*** AVAILABLE DATA Section Begins ***

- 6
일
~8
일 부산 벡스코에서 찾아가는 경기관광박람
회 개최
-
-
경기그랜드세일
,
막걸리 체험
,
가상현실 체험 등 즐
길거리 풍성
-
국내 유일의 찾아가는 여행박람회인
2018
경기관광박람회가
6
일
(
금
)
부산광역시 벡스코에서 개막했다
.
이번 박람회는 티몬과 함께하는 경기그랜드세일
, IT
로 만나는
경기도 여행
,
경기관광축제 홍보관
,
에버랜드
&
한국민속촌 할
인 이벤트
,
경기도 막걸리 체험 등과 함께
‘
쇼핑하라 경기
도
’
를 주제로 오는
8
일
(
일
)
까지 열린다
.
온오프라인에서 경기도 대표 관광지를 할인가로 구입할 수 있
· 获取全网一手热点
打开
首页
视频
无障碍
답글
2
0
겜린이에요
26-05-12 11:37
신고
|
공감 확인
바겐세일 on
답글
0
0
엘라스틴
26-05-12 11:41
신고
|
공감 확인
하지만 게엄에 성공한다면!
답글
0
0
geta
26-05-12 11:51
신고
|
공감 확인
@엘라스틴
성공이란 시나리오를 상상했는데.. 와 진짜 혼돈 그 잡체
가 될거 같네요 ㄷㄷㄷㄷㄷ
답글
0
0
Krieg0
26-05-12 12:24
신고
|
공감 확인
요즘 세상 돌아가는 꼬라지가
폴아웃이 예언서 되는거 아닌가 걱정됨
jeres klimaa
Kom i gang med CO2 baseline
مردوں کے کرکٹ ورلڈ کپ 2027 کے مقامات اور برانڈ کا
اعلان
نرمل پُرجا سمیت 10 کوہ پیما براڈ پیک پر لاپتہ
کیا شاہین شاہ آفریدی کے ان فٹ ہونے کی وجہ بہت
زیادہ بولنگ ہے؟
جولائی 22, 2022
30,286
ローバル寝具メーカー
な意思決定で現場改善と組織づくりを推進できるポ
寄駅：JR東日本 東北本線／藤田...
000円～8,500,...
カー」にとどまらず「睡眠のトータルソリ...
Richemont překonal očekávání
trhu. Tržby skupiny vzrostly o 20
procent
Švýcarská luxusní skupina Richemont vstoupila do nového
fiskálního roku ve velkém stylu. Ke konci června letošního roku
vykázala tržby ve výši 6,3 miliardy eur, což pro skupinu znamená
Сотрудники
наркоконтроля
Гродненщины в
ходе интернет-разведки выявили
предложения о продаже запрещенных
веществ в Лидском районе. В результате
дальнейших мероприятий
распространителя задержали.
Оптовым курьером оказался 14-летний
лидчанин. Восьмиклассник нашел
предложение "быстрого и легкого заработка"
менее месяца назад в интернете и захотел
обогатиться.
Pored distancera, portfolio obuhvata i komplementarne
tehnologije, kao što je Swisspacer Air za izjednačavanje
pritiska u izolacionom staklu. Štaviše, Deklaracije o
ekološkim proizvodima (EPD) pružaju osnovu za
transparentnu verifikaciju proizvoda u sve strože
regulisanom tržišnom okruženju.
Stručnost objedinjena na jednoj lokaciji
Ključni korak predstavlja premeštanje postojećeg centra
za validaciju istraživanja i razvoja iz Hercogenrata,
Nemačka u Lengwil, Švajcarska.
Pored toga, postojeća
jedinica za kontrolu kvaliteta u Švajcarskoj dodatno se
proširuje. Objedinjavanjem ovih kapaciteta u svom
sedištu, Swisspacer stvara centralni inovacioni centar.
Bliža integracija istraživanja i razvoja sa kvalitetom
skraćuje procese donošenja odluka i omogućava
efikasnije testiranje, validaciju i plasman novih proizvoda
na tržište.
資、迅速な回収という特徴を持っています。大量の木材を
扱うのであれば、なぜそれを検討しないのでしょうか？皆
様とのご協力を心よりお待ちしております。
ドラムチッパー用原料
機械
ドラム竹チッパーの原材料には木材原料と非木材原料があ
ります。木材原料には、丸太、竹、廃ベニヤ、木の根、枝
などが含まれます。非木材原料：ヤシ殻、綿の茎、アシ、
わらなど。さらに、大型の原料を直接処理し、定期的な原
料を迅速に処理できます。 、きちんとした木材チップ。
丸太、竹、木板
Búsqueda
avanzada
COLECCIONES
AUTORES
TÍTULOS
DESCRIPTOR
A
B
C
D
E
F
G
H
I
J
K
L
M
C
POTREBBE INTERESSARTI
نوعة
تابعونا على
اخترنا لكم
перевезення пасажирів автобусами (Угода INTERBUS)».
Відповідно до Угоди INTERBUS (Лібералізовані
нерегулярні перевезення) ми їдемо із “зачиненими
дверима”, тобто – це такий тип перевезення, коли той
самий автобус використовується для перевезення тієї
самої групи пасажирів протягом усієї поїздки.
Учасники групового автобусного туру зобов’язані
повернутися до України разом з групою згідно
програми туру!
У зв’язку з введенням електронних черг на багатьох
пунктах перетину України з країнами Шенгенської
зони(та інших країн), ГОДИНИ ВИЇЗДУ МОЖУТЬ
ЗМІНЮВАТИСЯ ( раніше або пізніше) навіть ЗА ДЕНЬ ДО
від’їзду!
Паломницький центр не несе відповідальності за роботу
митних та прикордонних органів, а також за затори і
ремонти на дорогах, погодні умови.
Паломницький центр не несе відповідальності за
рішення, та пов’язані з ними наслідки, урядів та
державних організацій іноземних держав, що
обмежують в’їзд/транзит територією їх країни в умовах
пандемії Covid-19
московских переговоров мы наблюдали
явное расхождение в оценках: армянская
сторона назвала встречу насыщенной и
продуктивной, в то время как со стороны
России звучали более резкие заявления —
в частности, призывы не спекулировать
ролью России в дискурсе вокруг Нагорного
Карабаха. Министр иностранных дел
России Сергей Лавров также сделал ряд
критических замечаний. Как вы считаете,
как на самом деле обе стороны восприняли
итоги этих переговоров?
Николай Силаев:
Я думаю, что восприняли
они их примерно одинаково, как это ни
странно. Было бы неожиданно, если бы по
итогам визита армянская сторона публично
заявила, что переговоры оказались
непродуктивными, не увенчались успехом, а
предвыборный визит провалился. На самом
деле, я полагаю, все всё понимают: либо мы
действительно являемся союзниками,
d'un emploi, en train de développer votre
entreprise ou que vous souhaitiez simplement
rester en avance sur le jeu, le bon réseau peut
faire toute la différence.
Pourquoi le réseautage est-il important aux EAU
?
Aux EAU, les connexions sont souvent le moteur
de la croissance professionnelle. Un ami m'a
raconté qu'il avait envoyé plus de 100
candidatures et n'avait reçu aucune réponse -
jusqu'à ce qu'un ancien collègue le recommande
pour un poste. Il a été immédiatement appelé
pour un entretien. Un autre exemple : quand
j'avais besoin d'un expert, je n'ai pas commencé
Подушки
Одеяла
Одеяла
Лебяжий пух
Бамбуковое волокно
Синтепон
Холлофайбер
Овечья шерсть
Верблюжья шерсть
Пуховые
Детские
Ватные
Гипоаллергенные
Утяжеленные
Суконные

*** AVAILABLE DATA Section Ends ***

§ **PROBLEM TO SOLVE**: Pull out every line in the rows above that contains the string "несе", matching case exactly.

§ **RESPONSE TO THIS EXERCISE**:
Паломницький центр не несе відповідальності за роботу
Паломницький центр не несе відповідальності за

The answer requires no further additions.